Tuntutan 1 tahun penjara dengan masa percobaan 2 tahun benar-benar berbuntut panjang. M. Prasetyo, Jaksa Agung dinilai sebagian kalangan bermain api dan melukai rasa keadilan masyarakat, terutama muslim atas kasus penistaan agama surat al-Maidah ayat 51 oleh saudara Ahok.
Memang benar, bahwa penegak hukum tidak boleh ditekan sesuai dengan kehendak, dan keinginan umat Islam agar mengadili Ahok secara jantan. Sebagaimana berlaku kepada Arswendo dan Musadeq.
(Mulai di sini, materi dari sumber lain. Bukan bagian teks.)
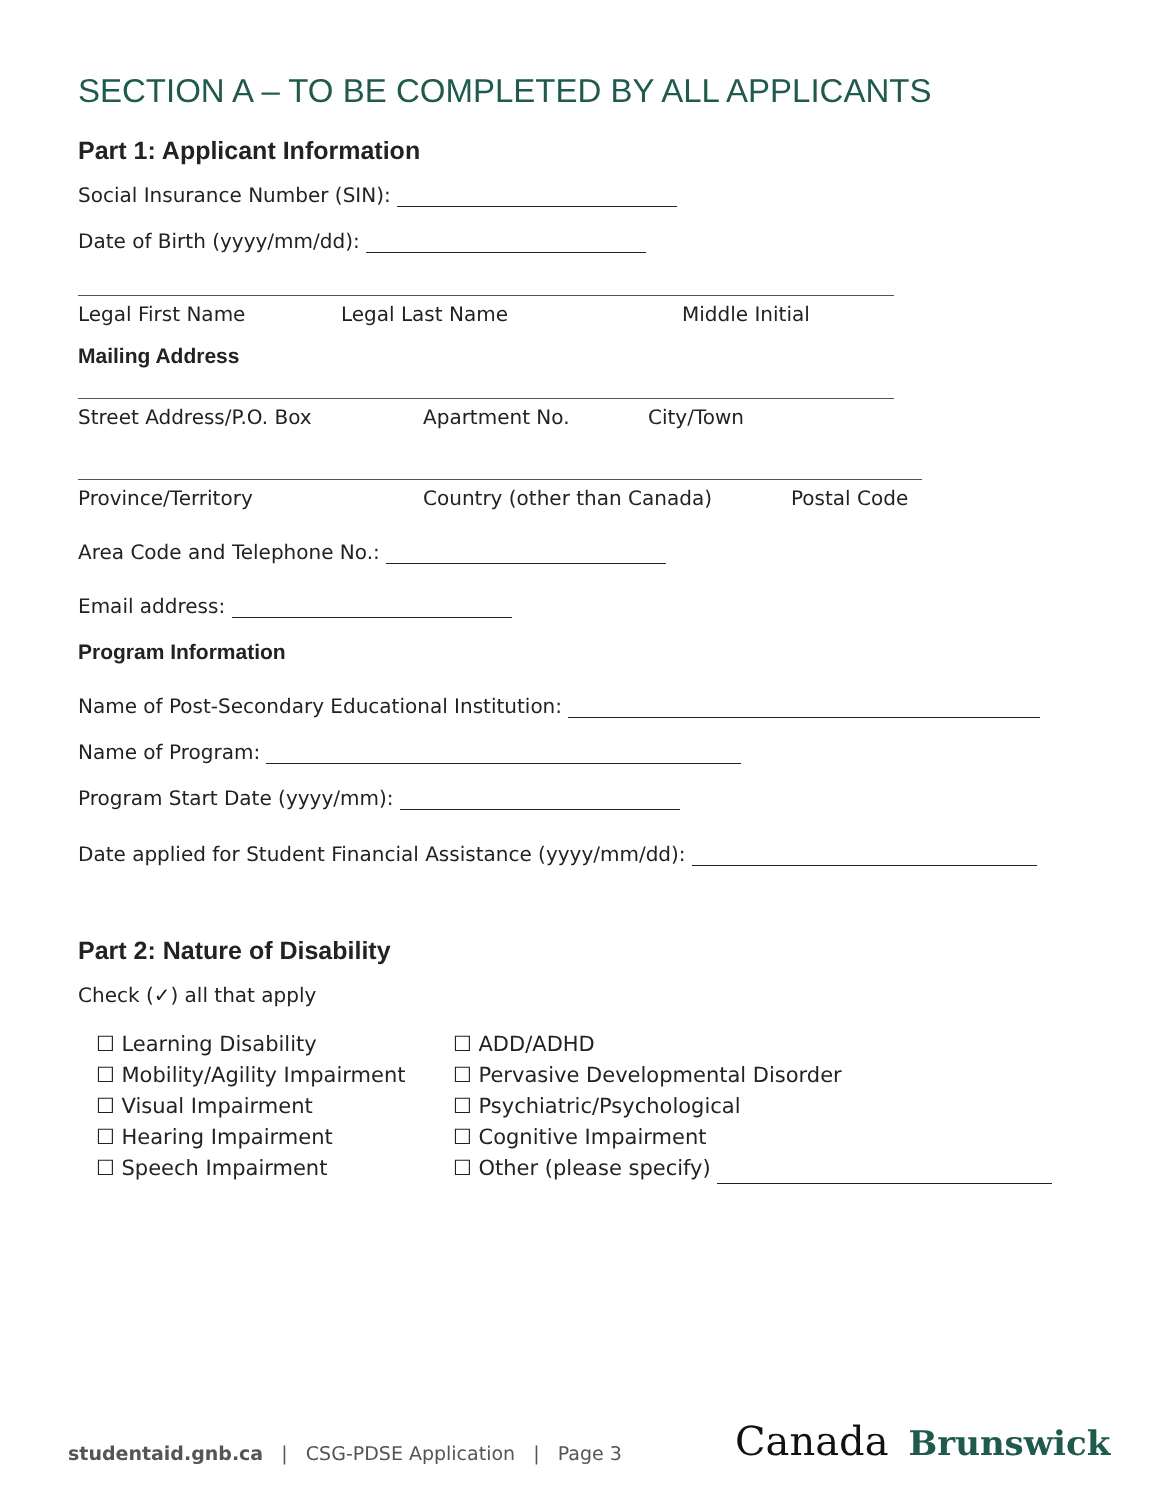SECTION A – TO BE COMPLETED BY ALL APPLICANTS
Part 1: Applicant Information
Social Insurance Number (SIN):
Date of Birth (yyyy/mm/dd):
Legal First Name Legal Last Name Middle Initial
Mailing Address
Street Address/P.O. Box Apartment No. City/Town
Province/Territory Country (other than Canada) Postal Code
Area Code and Telephone No.:
Email address:
Program Information
Name of Post-Secondary Educational Institution:
Name of Program:
Program Start Date (yyyy/mm):
Date applied for Student Financial Assistance (yyyy/mm/dd):
Part 2: Nature of Disability
Check (✓) all that apply
☐ Learning Disability
☐ Mobility/Agility Impairment
☐ Visual Impairment
☐ Hearing Impairment
☐ Speech Impairment
☐ ADD/ADHD
☐ Pervasive Developmental Disorder
☐ Psychiatric/Psychological
☐ Cognitive Impairment
☐ Other (please specify)
studentaid.gnb.ca | CSG-PDSE Application | Page 3
Canada Brunswick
Tapi, tentu penegak hukum harus bersifat independen, serta jauh dari intervensi bernuansa politis demi kelanggengan hukum di Indonesia.
Saya pribadi merasa tak perlulah Prasetyo dicopot atau di-reshuffle dari jabatannya sekarang ini. Hanya saja ia perlu lebih tegas lagi dalam mengawal kasus yang menjadi sorotan dunia. Bagaimana tidak? Kasus ini sempat membuat umat Islam dari seluruh penjuru tanah air bersatu-padu, berbondong-bondong datang ke ibukota untuk meneriaki satu kalimat, “Keadilan sosial bagi seluruh rakyat Indonesia”. Termasuk aspek hukum yang selama ini telah hilang entah kemana.
Saya takut, hal ini jika terus berlanjut, maka akan semakin memperburuk citra politikus yang duduk di kursi menteri. Jangan sampai nanti ada ujaran di negeri kita yang berbunyi, “Bagaimana mungkin independensi keadilan dalam hukum tegak, kalau jaksanya merupakan kader partai dan bukan profesional. Jangan sampai, jangan sampai!
Sudah sewajibnya, penegak hukum setia pada UUD 1945 dan Pancasila, yang mengacu terhadap semua perundang-undangan. Serta, mengutamakan kepentingan bangsa dan negara di atas kepentingan pribadi dan golongan. Rakyat sudah sepantasnya diutamakan.

Ini sekaligus menjadi tantangan bagi Jokowi untuk benar-benar membuktikan, bahwa negara tidak berupaya melindungi Ahok dari jeratan hukum. Jokowi sebagai Kepala Pemerintahan punya tanggung jawab  untuk menepis stigma ini.